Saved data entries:
┌──
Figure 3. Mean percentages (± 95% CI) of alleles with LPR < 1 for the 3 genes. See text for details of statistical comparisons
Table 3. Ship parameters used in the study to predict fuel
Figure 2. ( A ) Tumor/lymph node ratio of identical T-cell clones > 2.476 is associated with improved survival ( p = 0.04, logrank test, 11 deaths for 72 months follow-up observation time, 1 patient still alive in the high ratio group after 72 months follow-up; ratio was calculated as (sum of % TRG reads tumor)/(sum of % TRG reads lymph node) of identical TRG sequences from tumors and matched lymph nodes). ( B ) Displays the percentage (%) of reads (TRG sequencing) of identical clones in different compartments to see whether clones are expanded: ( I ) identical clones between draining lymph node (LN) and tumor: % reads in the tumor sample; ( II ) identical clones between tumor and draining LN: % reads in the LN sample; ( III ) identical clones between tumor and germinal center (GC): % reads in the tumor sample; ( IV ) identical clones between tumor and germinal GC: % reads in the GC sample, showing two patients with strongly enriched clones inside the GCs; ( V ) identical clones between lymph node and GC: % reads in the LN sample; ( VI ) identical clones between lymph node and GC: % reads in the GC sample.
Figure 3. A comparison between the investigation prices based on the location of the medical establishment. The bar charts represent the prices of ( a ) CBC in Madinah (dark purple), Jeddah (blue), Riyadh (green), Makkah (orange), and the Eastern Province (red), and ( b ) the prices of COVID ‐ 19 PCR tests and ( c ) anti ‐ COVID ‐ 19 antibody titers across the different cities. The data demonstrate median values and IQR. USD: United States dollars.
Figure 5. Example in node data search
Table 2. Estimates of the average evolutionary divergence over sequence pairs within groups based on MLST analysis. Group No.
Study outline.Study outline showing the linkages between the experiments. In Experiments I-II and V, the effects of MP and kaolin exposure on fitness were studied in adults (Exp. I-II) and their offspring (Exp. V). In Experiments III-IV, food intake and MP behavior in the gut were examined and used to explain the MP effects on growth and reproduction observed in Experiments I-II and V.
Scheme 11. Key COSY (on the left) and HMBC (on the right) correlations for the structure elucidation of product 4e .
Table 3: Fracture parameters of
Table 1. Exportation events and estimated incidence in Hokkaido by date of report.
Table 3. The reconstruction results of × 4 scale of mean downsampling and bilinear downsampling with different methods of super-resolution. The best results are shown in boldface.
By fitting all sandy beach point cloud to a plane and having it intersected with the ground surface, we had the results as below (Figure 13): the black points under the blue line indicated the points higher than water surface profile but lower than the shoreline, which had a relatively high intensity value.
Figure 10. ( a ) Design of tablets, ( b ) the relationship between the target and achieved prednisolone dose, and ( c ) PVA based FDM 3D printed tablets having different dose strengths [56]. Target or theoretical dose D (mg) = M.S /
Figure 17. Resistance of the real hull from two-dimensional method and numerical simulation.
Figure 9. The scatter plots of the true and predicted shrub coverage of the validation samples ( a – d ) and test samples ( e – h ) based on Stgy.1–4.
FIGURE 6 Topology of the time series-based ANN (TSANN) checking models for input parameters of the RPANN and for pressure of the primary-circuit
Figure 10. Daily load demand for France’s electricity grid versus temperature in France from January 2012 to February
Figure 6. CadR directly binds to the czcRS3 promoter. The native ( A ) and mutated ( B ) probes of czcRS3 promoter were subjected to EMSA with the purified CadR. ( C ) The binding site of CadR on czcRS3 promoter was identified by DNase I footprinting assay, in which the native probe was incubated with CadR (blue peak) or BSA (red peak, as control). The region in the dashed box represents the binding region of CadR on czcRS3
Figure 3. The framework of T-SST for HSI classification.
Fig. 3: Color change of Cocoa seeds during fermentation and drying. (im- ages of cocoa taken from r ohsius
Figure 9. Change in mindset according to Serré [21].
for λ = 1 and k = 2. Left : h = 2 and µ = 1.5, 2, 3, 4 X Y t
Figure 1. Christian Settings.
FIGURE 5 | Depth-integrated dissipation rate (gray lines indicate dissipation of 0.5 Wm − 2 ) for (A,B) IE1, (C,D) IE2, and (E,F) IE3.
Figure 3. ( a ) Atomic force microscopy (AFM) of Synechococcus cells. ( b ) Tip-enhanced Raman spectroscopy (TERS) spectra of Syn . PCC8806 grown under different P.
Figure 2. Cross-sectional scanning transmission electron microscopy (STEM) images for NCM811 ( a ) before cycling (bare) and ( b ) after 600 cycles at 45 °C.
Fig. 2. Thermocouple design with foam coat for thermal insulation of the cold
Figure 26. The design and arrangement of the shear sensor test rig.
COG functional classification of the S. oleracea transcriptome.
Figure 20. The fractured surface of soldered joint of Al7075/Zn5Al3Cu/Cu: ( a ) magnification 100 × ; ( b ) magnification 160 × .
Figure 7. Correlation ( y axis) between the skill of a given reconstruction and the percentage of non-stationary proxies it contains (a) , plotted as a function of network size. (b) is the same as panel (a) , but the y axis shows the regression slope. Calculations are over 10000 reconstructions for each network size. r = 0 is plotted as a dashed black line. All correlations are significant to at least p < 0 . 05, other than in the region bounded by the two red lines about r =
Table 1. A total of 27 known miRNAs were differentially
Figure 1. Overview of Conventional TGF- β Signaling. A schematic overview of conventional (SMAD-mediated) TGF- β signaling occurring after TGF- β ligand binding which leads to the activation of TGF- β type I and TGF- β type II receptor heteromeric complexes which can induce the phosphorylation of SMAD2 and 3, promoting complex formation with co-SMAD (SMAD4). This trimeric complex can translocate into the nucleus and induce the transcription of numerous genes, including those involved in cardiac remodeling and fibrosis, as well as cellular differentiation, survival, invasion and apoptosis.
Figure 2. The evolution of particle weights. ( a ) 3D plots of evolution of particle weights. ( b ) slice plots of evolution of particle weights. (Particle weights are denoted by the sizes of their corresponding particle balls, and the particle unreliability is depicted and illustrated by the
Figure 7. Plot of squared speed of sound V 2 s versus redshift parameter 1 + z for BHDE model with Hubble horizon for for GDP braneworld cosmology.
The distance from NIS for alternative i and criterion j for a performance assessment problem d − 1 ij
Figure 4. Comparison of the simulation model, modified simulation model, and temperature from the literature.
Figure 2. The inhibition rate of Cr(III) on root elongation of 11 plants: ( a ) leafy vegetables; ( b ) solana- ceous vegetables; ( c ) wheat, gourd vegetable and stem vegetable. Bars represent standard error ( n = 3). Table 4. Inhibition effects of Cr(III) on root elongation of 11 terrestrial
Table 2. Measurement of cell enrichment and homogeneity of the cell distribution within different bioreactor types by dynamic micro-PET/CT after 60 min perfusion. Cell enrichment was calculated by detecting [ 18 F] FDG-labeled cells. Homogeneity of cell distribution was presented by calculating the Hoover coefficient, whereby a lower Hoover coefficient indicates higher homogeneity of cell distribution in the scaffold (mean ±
└──
▶ **Exercise directions**: Copy each record above so that no word or mark differs.

▶ **Reply**:
Figure 3. Mean percentages (± 95% CI) of alleles with LPR < 1 for the 3 genes. See text for details of statistical comparisons
Table 3. Ship parameters used in the study to predict fuel
Figure 2. ( A ) Tumor/lymph node ratio of identical T-cell clones > 2.476 is associated with improved survival ( p = 0.04, logrank test, 11 deaths for 72 months follow-up observation time, 1 patient still alive in the high ratio group after 72 months follow-up; ratio was calculated as (sum of % TRG reads tumor)/(sum of % TRG reads lymph node) of identical TRG sequences from tumors and matched lymph nodes). ( B ) Displays the percentage (%) of reads (TRG sequencing) of identical clones in different compartments to see whether clones are expanded: ( I ) identical clones between draining lymph node (LN) and tumor: % reads in the tumor sample; ( II ) identical clones between tumor and draining LN: % reads in the LN sample; ( III ) identical clones between tumor and germinal center (GC): % reads in the tumor sample; ( IV ) identical clones between tumor and germinal GC: % reads in the GC sample, showing two patients with strongly enriched clones inside the GCs; ( V ) identical clones between lymph node and GC: % reads in the LN sample; ( VI ) identical clones between lymph node and GC: % reads in the GC sample.
Figure 3. A comparison between the investigation prices based on the location of the medical establishment. The bar charts represent the prices of ( a ) CBC in Madinah (dark purple), Jeddah (blue), Riyadh (green), Makkah (orange), and the Eastern Province (red), and ( b ) the prices of COVID ‐ 19 PCR tests and ( c ) anti ‐ COVID ‐ 19 antibody titers across the different cities. The data demonstrate median values and IQR. USD: United States dollars.
Figure 5. Example in node data search
Table 2. Estimates of the average evolutionary divergence over sequence pairs within groups based on MLST analysis. Group No.
Study outline.Study outline showing the linkages between the experiments. In Experiments I-II and V, the effects of MP and kaolin exposure on fitness were studied in adults (Exp. I-II) and their offspring (Exp. V). In Experiments III-IV, food intake and MP behavior in the gut were examined and used to explain the MP effects on growth and reproduction observed in Experiments I-II and V.
Scheme 11. Key COSY (on the left) and HMBC (on the right) correlations for the structure elucidation of product 4e .
Table 3: Fracture parameters of
Table 1. Exportation events and estimated incidence in Hokkaido by date of report.
Table 3. The reconstruction results of × 4 scale of mean downsampling and bilinear downsampling with different methods of super-resolution. The best results are shown in boldface.
By fitting all sandy beach point cloud to a plane and having it intersected with the ground surface, we had the results as below (Figure 13): the black points under the blue line indicated the points higher than water surface profile but lower than the shoreline, which had a relatively high intensity value.
Figure 10. ( a ) Design of tablets, ( b ) the relationship between the target and achieved prednisolone dose, and ( c ) PVA based FDM 3D printed tablets having different dose strengths [56]. Target or theoretical dose D (mg) = M.S /
Figure 17. Resistance of the real hull from two-dimensional method and numerical simulation.
Figure 9. The scatter plots of the true and predicted shrub coverage of the validation samples ( a – d ) and test samples ( e – h ) based on Stgy.1–4.
FIGURE 6 Topology of the time series-based ANN (TSANN) checking models for input parameters of the RPANN and for pressure of the primary-circuit
Figure 10. Daily load demand for France’s electricity grid versus temperature in France from January 2012 to February
Figure 6. CadR directly binds to the czcRS3 promoter. The native ( A ) and mutated ( B ) probes of czcRS3 promoter were subjected to EMSA with the purified CadR. ( C ) The binding site of CadR on czcRS3 promoter was identified by DNase I footprinting assay, in which the native probe was incubated with CadR (blue peak) or BSA (red peak, as control). The region in the dashed box represents the binding region of CadR on czcRS3
Figure 3. The framework of T-SST for HSI classification.
Fig. 3: Color change of Cocoa seeds during fermentation and drying. (im- ages of cocoa taken from r ohsius
Figure 9. Change in mindset according to Serré [21].
for λ = 1 and k = 2. Left : h = 2 and µ = 1.5, 2, 3, 4 X Y t
Figure 1. Christian Settings.
FIGURE 5 | Depth-integrated dissipation rate (gray lines indicate dissipation of 0.5 Wm − 2 ) for (A,B) IE1, (C,D) IE2, and (E,F) IE3.
Figure 3. ( a ) Atomic force microscopy (AFM) of Synechococcus cells. ( b ) Tip-enhanced Raman spectroscopy (TERS) spectra of Syn . PCC8806 grown under different P.
Figure 2. Cross-sectional scanning transmission electron microscopy (STEM) images for NCM811 ( a ) before cycling (bare) and ( b ) after 600 cycles at 45 °C.
Fig. 2. Thermocouple design with foam coat for thermal insulation of the cold
Figure 26. The design and arrangement of the shear sensor test rig.
COG functional classification of the S. oleracea transcriptome.
Figure 20. The fractured surface of soldered joint of Al7075/Zn5Al3Cu/Cu: ( a ) magnification 100 × ; ( b ) magnification 160 × .
Figure 7. Correlation ( y axis) between the skill of a given reconstruction and the percentage of non-stationary proxies it contains (a) , plotted as a function of network size. (b) is the same as panel (a) , but the y axis shows the regression slope. Calculations are over 10000 reconstructions for each network size. r = 0 is plotted as a dashed black line. All correlations are significant to at least p < 0 . 05, other than in the region bounded by the two red lines about r =
Table 1. A total of 27 known miRNAs were differentially
Figure 1. Overview of Conventional TGF- β Signaling. A schematic overview of conventional (SMAD-mediated) TGF- β signaling occurring after TGF- β ligand binding which leads to the activation of TGF- β type I and TGF- β type II receptor heteromeric complexes which can induce the phosphorylation of SMAD2 and 3, promoting complex formation with co-SMAD (SMAD4). This trimeric complex can translocate into the nucleus and induce the transcription of numerous genes, including those involved in cardiac remodeling and fibrosis, as well as cellular differentiation, survival, invasion and apoptosis.
Figure 2. The evolution of particle weights. ( a ) 3D plots of evolution of particle weights. ( b ) slice plots of evolution of particle weights. (Particle weights are denoted by the sizes of their corresponding particle balls, and the particle unreliability is depicted and illustrated by the
Figure 7. Plot of squared speed of sound V 2 s versus redshift parameter 1 + z for BHDE model with Hubble horizon for for GDP braneworld cosmology.
The distance from NIS for alternative i and criterion j for a performance assessment problem d − 1 ij
Figure 4. Comparison of the simulation model, modified simulation model, and temperature from the literature.
Figure 2. The inhibition rate of Cr(III) on root elongation of 11 plants: ( a ) leafy vegetables; ( b ) solana- ceous vegetables; ( c ) wheat, gourd vegetable and stem vegetable. Bars represent standard error ( n = 3). Table 4. Inhibition effects of Cr(III) on root elongation of 11 terrestrial
Table 2. Measurement of cell enrichment and homogeneity of the cell distribution within different bioreactor types by dynamic micro-PET/CT after 60 min perfusion. Cell enrichment was calculated by detecting [ 18 F] FDG-labeled cells. Homogeneity of cell distribution was presented by calculating the Hoover coefficient, whereby a lower Hoover coefficient indicates higher homogeneity of cell distribution in the scaffold (mean ±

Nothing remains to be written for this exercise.